1.2. ALTA CULTURA, CULTURA POPULAR E CULTURA DE MASSAS

A visão de Certeau vem criar uma diferença de análise, ao deixar a problemática que vigorava a partir das divisões sociais de classe, trazendo para a luz do dia a ‘cultura do vulgar’. Para M. L. Santos (1988), esta perspectiva teórica de Certeau representa uma nova

praxis que junta «numa mesma concepção de cultura dinâmica e actuante tanto a cultura

popular como a cultura de massas» (p. 692). Vista a partir das práticas do quotidiano, a cultura passa a ser uma ‘cultura no plural’. Nesta nova conjuntura, «é dado ênfase às tácticas dos consumidores de signos que manobram com as estratégias dos produtores de sentidos…» (Valade, 1995, p. 467). Os saberes ‘menores’ – normalmente fora do discurso sobre a cultura, mas providos de prática – são a reserva de ‘procedimentos’ tácticos dos praticantes de cultura, os consumidores do quotidiano. Um espaço aberto para práticas culturais, de sentido emancipatório e inovador (M. L. Santos, 1988).

O reconhecimento da génese de campos culturais diversos, com especificações e dinâmicas próprias, «estilhaça, na prática, a unidade a que se referia, idealmente, o conceito antropológico de cultura» (Silva, 1994, p. 34).

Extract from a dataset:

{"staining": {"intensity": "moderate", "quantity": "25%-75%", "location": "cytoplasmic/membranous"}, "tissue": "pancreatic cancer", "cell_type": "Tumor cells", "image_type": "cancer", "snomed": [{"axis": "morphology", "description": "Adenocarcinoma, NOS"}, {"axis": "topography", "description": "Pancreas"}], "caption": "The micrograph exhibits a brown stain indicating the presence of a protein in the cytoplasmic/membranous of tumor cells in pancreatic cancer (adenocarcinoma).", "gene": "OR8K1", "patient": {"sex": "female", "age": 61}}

Parece ser interessante, introduzir aqui a concepção construtivista de Berger e Luckmann (1999 [1966]), a propósito da sua posição sobre o papel da divisão social do trabalho e da consequente especialização segmentada, que cria ‘subuniversos’ próprios de significação grupal e social. Segundo eles, «nas sociedades industriais avançadas… a competição pluralista entre subuniversos de significação de todas as espécies concebíveis torna-se a situação normal» (p. 95). Estes subuniversos tornam-se fechados para o exterior e sustentáveis. Portanto, ritualizados para os iniciados, perspectiva «relacionada com os interesses sociais concretos do grupo que a sustenta» (p. 96). Esta perspectiva de uma certa desestruturação cultural futura, como resultado das sociedades pós- industrializadas, é também colocada por Fernandes (1999). Diz o autor que se assiste a uma certa dessacralização da cultura e a uma ‘profanidade’ das sociedades e, assim, «o monolitismo cultural cede o seu lugar a um pluralismo mais ou menos generalizado, em que se combinam núcleos matriciais diferentes», os quais têm dificuldade em combinar-se de forma integrada (p. 15).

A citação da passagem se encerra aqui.